Rentan Ancaman, BSSN Dorong Penyusunan RUU Keamanan Siber
SinPo.id - Wakil Kepala Badan Siber Sandi Negara (BSSN) Komjen Putu Jayan Danu Putra, mengajak semua pihak untuk mendukung dan mendorong Rancangan Undang-Undang Keamanan dan Ketahanan Siber, agar segera disusun. Karena, ketiadaan UU Siber, membuat keamanan data Indonesia selalu rentan dari ancaman.
"Dibutuhkan Undang-Undang Keamanan Siber yang mencakup semua aspek tata kelola keamanan siber," kata Putu dalam acara bertajuk "Digital Security Initiative by ICSF and Dutch Embassy in Indonesia"di JW Marriott, Mega Kuningan Jakarta, Jakarta Selatan pada Rabu, 26 Juni 2024.
Putu menjelaskan, Indonesia memiliki dua Peraturan Presiden (Perpres) untuk meningkatkan tata kelola dan regulasi keamanan siber.
Pertama, Perpres Nomor 47 Tahun 2023 tentang Strategi Keamanan Siber Nasional dan Manajemen Krisis Siber. Kedua, Perpres Nomor 82 Tahun 2022 tentang Perlindungan Infrastruktur Informasi Vital.
Kedua Perpres itu telah disahkan, dengan tujuan sebagai pedoman penyelenggaraan keamanan siber, mempersiapkan secara dini dalam menghadapi ancaman krisis siber nasional, dan untuk melindungi kepentingan umum dari segala jenis ancaman siber terhadap sektor infrastruktur informasi vital.
Namun, lanjut dia, Indonesia masih kekurangan aturan hukum komprehensif dan spesifik yang mengatur keamanan siber pada level UU.
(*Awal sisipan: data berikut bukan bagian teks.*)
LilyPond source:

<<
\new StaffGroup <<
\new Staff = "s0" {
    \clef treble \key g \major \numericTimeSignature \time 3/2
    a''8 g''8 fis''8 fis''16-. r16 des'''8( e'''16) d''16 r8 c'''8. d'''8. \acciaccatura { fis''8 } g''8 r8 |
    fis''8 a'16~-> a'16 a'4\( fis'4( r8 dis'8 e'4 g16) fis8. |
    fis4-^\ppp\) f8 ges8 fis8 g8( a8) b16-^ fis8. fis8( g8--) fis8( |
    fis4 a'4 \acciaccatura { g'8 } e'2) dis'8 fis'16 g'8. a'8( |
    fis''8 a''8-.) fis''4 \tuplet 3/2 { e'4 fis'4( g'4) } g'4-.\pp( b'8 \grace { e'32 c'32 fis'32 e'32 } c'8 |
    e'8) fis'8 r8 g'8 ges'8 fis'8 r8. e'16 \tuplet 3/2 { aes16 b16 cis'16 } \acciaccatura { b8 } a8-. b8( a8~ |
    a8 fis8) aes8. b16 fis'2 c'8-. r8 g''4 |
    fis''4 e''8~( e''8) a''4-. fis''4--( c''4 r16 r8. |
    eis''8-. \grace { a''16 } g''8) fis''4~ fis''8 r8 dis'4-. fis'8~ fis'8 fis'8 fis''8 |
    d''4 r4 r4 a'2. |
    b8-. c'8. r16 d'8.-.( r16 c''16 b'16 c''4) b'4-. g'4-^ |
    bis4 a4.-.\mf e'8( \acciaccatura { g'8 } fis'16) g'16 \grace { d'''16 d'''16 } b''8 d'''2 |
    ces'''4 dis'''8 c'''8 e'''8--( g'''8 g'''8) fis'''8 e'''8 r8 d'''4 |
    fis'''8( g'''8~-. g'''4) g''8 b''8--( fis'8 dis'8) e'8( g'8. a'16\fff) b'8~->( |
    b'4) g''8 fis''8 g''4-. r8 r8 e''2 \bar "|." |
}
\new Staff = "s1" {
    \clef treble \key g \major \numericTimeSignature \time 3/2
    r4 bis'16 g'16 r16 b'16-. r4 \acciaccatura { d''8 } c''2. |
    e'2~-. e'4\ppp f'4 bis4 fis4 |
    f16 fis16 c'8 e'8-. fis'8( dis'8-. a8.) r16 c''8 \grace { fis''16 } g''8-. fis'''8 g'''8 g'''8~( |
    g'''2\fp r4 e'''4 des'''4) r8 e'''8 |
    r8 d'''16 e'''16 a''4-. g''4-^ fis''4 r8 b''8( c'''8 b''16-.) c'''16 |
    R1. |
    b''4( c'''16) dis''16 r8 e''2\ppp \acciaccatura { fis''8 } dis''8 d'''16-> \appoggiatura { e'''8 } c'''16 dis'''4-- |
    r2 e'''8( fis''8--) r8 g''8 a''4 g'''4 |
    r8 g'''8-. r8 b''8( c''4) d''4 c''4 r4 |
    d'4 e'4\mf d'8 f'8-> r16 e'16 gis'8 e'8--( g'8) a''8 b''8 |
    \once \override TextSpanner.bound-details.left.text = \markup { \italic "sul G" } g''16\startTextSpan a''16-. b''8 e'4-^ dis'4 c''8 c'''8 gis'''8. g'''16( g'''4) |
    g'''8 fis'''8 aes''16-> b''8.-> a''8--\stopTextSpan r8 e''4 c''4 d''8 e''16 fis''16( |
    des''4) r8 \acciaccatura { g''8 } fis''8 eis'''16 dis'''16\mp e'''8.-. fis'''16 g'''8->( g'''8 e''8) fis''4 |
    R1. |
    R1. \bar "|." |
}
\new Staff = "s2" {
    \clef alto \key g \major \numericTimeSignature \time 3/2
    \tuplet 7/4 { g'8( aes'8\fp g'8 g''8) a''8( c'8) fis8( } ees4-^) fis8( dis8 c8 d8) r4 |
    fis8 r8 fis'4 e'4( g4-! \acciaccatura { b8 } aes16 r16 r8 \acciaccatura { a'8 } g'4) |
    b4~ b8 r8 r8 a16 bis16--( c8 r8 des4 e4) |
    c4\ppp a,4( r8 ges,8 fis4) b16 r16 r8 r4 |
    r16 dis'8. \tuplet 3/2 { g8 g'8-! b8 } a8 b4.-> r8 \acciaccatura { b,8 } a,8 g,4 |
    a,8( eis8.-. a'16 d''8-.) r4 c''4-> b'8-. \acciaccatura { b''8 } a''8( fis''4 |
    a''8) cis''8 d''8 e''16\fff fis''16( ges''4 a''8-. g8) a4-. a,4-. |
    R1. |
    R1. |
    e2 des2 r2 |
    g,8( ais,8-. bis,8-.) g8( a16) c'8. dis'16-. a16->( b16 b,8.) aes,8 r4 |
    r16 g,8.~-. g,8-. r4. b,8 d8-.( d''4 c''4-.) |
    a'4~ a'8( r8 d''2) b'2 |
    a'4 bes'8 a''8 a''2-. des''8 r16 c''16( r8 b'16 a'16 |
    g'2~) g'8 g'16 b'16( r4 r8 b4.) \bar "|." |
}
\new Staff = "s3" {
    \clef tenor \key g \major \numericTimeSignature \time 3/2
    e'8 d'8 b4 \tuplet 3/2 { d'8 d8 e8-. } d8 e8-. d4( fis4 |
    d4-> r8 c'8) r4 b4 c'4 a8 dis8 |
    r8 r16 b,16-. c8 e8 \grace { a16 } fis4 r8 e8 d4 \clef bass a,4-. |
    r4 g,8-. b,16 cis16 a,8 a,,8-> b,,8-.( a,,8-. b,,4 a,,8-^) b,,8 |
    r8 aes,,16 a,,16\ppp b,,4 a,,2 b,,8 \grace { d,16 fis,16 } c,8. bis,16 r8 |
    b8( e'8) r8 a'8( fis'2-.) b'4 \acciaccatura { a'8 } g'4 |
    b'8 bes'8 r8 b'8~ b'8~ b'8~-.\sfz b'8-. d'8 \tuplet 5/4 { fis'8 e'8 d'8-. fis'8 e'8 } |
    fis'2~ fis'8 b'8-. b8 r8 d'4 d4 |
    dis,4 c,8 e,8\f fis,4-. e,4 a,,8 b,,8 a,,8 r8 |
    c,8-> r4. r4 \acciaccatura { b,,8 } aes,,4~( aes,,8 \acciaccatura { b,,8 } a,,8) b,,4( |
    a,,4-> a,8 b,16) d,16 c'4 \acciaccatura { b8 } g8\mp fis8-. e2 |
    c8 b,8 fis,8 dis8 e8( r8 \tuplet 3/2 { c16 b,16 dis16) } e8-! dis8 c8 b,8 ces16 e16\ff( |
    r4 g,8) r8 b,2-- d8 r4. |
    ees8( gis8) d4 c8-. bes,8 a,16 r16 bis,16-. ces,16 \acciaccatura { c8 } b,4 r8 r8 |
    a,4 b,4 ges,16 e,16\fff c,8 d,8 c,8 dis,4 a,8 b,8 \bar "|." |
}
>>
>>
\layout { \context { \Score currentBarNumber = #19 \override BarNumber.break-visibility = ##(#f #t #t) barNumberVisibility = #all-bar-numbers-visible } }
Karenanya, RUU Keamanan dan Ketahanan Siber, menjadi bagian dari rencana kerja prioritas pemerintah dalam Rencana Pembangunan Jangka Menengah Nasional atau RPJMN 2025-2029.
Ia memandang, negara akan senantiasa rentan terhadap ancaman siber tanpa UU yang mengatur soal keamanan siber
"Legislasi semacam ini tidak hanya untuk meningkatkan keamanan nasional kita, tapi juga membangun kepercayaan publik terhadap infrastruktur digital kita," kata Putu.
Diketahui, serangan siber tengah marak di Indonesia. Kasus terbaru adalah serangan ransomware terhadap Pusat Data Nasional (PDN) milik pemerintah. Serangan tersebut diduga akibat kelompok LockBit lewat aplikasi LockBit 3.0. Mereka meminta uang tebusan 8 miliar dolar AS atau sekitar Rp131 miliar.